• Task to carry out:
Extract all lines in the data that contain the word "widget".

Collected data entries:
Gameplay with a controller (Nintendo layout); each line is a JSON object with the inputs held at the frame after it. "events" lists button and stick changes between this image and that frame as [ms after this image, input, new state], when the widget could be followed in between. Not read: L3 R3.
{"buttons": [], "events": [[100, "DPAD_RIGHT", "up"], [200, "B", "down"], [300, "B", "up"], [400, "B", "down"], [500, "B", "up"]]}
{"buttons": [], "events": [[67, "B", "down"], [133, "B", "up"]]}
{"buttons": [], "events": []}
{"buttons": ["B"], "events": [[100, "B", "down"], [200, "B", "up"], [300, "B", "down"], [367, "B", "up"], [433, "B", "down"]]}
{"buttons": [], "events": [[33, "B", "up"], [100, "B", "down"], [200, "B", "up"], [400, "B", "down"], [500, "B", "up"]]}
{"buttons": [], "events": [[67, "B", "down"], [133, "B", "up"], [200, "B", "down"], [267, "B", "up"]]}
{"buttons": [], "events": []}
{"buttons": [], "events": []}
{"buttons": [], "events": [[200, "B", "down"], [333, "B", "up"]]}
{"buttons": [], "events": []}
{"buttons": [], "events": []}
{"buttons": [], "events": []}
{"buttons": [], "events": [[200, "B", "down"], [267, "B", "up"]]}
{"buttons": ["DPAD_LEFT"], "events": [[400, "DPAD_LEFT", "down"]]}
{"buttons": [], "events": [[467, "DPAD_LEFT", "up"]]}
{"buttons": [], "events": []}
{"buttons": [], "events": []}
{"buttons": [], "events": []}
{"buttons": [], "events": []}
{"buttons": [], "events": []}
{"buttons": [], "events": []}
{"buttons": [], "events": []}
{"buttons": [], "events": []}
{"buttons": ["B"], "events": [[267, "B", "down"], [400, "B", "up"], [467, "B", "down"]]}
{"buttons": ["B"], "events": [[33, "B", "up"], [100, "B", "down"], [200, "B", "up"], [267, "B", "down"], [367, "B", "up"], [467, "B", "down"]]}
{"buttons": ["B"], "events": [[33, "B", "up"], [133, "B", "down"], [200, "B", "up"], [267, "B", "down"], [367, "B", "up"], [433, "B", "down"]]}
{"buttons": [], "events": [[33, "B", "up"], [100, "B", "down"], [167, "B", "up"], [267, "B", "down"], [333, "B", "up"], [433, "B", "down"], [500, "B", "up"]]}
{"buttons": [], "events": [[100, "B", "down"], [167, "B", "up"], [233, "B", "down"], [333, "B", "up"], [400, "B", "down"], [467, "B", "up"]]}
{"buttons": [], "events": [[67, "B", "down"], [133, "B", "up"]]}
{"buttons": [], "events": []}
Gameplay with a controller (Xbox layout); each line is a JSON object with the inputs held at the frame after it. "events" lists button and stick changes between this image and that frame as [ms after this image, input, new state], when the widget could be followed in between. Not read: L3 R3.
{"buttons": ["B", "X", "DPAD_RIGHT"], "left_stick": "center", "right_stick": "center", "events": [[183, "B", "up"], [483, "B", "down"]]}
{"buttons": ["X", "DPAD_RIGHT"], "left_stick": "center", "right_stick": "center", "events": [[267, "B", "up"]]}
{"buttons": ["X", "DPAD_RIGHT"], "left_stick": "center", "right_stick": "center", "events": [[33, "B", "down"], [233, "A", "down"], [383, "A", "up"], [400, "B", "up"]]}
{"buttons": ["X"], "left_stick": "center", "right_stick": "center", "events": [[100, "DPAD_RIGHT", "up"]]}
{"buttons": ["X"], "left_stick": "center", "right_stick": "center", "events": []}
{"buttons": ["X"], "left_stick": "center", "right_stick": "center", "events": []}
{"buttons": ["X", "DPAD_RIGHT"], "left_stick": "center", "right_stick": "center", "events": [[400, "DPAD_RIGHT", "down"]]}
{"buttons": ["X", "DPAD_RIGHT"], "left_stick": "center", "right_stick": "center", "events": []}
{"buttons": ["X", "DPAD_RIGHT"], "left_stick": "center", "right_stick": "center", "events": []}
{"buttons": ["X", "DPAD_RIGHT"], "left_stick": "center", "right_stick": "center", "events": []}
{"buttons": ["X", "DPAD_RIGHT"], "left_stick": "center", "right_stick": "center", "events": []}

• Exercise response:
Gameplay with a controller (Nintendo layout); each line is a JSON object with the inputs held at the frame after it. "events" lists button and stick changes between this image and that frame as [ms after this image, input, new state], when the widget could be followed in between. Not read: L3 R3.
Gameplay with a controller (Xbox layout); each line is a JSON object with the inputs held at the frame after it. "events" lists button and stick changes between this image and that frame as [ms after this image, input, new state], when the widget could be followed in between. Not read: L3 R3.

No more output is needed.